What's responsible for setting that up? I didn't find anything in nexus/db-queries/src/db/fixed_data, but I did find: https://github.com/oxidecomputer/omicron/blob/496b854c059b85d51931ea8c3f209a768708dcc4/nexus/db-queries/src/db/datastore/rack.rs#L550-L588. This is being invoked by the "populate" mini-framework in nexus/src/populate.rs. Did that run successfully? I'm not clear. There are no log messages in this function, unfortunately. The populate framework does not log each populator, either, or when "populate" finishes. However, when creating Nexus we do spawn a background task to wait for this and that does log a message when it finishes or fails: https://github.com/oxidecomputer/omicron/blob/496b854c059b85d51931ea8c3f209a768708dcc4/nexus/src/app/mod.rs#L360-L375

I don't see that log message in this log.
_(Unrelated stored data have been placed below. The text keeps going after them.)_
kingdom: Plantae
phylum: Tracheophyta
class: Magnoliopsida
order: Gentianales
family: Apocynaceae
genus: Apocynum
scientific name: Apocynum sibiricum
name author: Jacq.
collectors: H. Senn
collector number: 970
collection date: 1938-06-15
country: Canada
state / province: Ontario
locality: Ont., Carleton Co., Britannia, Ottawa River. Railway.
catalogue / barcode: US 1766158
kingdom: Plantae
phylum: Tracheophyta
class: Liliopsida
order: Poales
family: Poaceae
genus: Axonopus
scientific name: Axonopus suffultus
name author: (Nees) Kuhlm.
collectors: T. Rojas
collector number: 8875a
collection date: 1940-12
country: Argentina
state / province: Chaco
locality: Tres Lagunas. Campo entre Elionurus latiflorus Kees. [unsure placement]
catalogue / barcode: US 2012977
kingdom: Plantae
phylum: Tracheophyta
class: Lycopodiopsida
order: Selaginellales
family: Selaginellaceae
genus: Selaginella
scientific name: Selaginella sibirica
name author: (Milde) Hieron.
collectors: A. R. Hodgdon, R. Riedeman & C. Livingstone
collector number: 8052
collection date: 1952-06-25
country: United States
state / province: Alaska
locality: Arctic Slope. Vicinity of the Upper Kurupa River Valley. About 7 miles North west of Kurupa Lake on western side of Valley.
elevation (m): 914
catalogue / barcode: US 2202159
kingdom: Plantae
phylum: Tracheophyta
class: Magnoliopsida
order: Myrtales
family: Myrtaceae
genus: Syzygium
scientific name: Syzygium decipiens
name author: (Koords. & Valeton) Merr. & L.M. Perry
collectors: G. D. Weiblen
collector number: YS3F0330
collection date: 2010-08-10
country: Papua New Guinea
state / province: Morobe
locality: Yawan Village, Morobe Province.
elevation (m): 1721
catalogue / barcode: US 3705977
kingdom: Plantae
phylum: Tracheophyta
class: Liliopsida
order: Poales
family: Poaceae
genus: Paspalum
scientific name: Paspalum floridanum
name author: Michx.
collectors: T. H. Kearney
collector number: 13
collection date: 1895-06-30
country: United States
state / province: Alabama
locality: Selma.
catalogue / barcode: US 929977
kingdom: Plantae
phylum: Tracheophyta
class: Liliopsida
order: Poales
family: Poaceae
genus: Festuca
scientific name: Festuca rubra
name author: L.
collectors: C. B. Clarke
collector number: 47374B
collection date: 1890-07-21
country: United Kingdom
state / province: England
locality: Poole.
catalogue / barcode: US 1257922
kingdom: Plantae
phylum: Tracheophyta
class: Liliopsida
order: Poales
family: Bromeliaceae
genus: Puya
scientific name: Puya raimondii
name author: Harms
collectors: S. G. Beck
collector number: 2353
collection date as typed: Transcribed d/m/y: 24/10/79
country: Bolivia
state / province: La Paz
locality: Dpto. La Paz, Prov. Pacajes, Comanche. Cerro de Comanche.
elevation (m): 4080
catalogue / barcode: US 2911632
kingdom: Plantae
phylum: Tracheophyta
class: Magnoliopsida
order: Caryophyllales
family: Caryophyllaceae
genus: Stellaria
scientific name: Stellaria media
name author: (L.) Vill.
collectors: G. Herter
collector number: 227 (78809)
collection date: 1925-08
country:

It seems like the "populate" step maybe got stuck? More investigation is needed here.

davepacheco commented 11 months ago

I just noticed that the Nexus log that I've been looking at from buildomat doesn't start at the beginning of Nexus's lifetime. Like the CockroachDB log, it must have been rotated and archived already and we don't have that earlier file. That makes it hard to say anything about which populate steps may have run, failed, finished, etc.

There are several bugs/improvements that would help us debug this kind of problem the next time it happens:

We should definitely fix the buildomat job. I'm not sure if it's worth debugging this further until we do that. We might be able to find more information but it'll probably be a lot clearer with the logs in hand.

bnaecker commented 11 months ago

(is there a better way to find archived log files?)

These were archived out to the U.2s as part of #3713, I believe. They're still named by zone, so filtering by that would help. I think the dataset they end up in is unpredictable, though the archiver continues to use the same location until it runs out of space.

It unfortunately does not help post-mortem, but if you're debugging a live system, the zone-bundle tool will fish those log files out for you as well.

$ zone-bundle --host <SLED_AGENT_IP> get --create oxz_nexus_2c05b297-cc92-4a0a-8378-946af887ec91

That command will create a tarball with all the log files, either still in /var/svc/log or out on those U.2s.